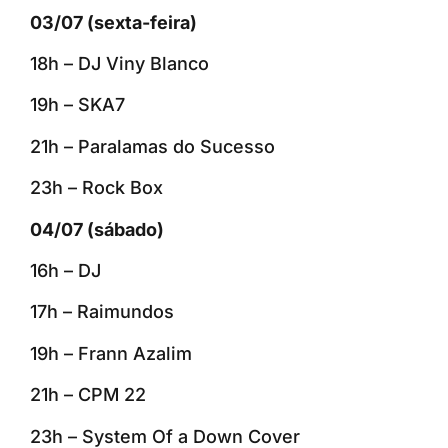
03/07 (sexta-feira)
18h – DJ Viny Blanco
19h – SKA7
21h – Paralamas do Sucesso
23h – Rock Box
04/07 (sábado)
16h – DJ
17h – Raimundos
19h – Frann Azalim
21h – CPM 22
23h – System Of a Down Cover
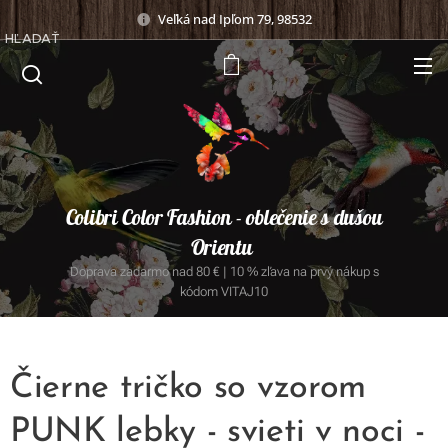
Veľká nad Ipľom 79, 98532
HĽADAŤ
Colibri Color Fashion - oblečenie s dušou
Orientu
Doprava zadarmo nad 80 € | 10 % zľava na prvý nákup s
kódom VITAJ10
Čierne tričko so vzorom
PUNK lebky - svieti v noci -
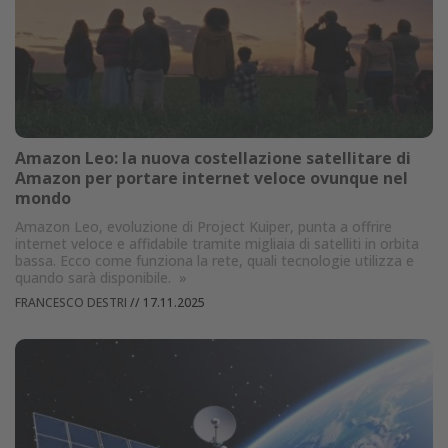
Amazon Leo: la nuova costellazione satellitare di
Amazon per portare internet veloce ovunque nel
mondo
Amazon Leo, evoluzione di Project Kuiper, punta a offrire
internet veloce e affidabile tramite migliaia di satelliti in orbita
bassa. Ecco come funziona la rete, quali tecnologie utilizza e
quando sarà disponibile.
»
FRANCESCO DESTRI
//
17.11.2025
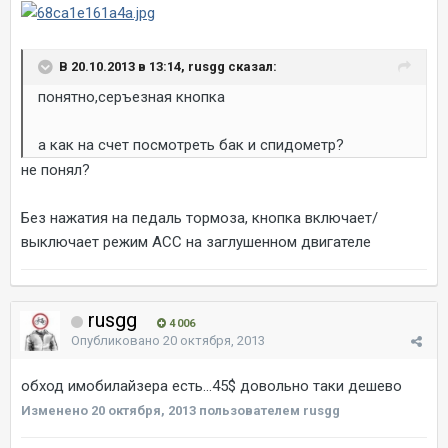
В 20.10.2013 в 13:14, rusgg сказал:
понятно,серъезная кнопка
а как на счет посмотреть бак и спидометр?
не понял?
Без нажатия на педаль тормоза, кнопка включает/
выключает режим АСС на заглушенном двигателе
rusgg
4 006
Опубликовано
20 октября, 2013
обход имобилайзера есть...45$ довольно таки дешево
Изменено
20 октября, 2013
пользователем rusgg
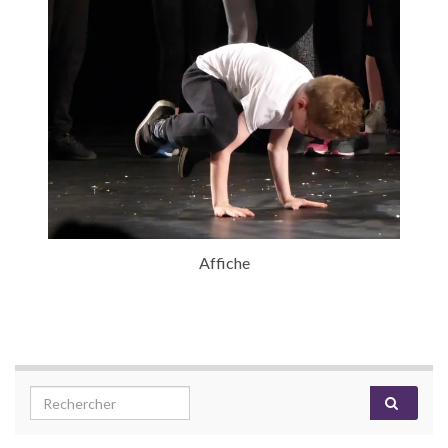
Affiche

++++++++++++++++++++

Please write out the material above again, starting at its beginning and stopping after the line that contains "PUNK lebky - svieti". Leave the pictures out of your answer.

• _Task response_
03/07 (sexta-feira)
18h – DJ Viny Blanco
19h – SKA7
21h – Paralamas do Sucesso
23h – Rock Box
04/07 (sábado)
16h – DJ
17h – Raimundos
19h – Frann Azalim
21h – CPM 22
23h – System Of a Down Cover
Veľká nad Ipľom 79, 98532
HĽADAŤ
Colibri Color Fashion - oblečenie s dušou
Orientu
Doprava zadarmo nad 80 € | 10 % zľava na prvý nákup s
kódom VITAJ10
Čierne tričko so vzorom
PUNK lebky - svieti v noci -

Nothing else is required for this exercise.